**** Data extract
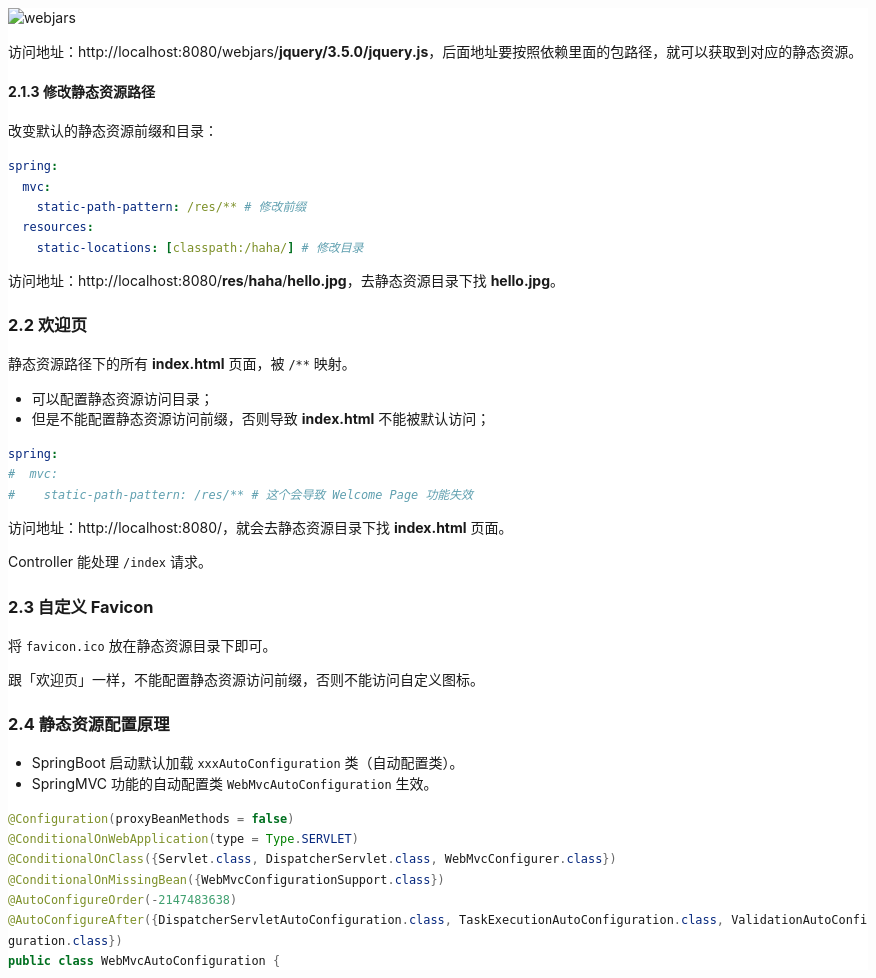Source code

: ![webjars](https://qiniu.xinghe.fit/webjars.png)

访问地址：http://localhost:8080/webjars/**jquery/3.5.0/jquery.js**，后面地址要按照依赖里面的包路径，就可以获取到对应的静态资源。

#### 2.1.3 修改静态资源路径

改变默认的静态资源前缀和目录：

```yaml
spring:
  mvc:
    static-path-pattern: /res/** # 修改前缀
  resources:
    static-locations: [classpath:/haha/] # 修改目录
```

访问地址：http://localhost:8080/**res**/**haha**/**hello.jpg**，去静态资源目录下找 **hello.jpg**。

### 2.2 欢迎页

静态资源路径下的所有 **index.html** 页面，被 `/**` 映射。

- 可以配置静态资源访问目录；
- 但是不能配置静态资源访问前缀，否则导致 **index.html** 不能被默认访问；

```yaml
spring:
#  mvc:
#    static-path-pattern: /res/** # 这个会导致 Welcome Page 功能失效
```

访问地址：http://localhost:8080/，就会去静态资源目录下找 **index.html** 页面。

Controller 能处理 `/index` 请求。

### 2.3 自定义 Favicon

将 `favicon.ico`  放在静态资源目录下即可。

跟「欢迎页」一样，不能配置静态资源访问前缀，否则不能访问自定义图标。

### 2.4 静态资源配置原理

- SpringBoot 启动默认加载  `xxxAutoConfiguration` 类（自动配置类）。
- SpringMVC 功能的自动配置类 `WebMvcAutoConfiguration` 生效。

```Java
@Configuration(proxyBeanMethods = false)
@ConditionalOnWebApplication(type = Type.SERVLET)
@ConditionalOnClass({Servlet.class, DispatcherServlet.class, WebMvcConfigurer.class})
@ConditionalOnMissingBean({WebMvcConfigurationSupport.class})
@AutoConfigureOrder(-2147483638)
@AutoConfigureAfter({DispatcherServletAutoConfiguration.class, TaskExecutionAutoConfiguration.class, ValidationAutoConfiguration.class})
public class WebMvcAutoConfiguration {
```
********
• Try it
Pull every line holding "localhost" out of the records.

• Exercise answer
访问地址：http://localhost:8080/webjars/**jquery/3.5.0/jquery.js**，后面地址要按照依赖里面的包路径，就可以获取到对应的静态资源。
访问地址：http://localhost:8080/**res**/**haha**/**hello.jpg**，去静态资源目录下找 **hello.jpg**。
访问地址：http://localhost:8080/，就会去静态资源目录下找 **index.html** 页面。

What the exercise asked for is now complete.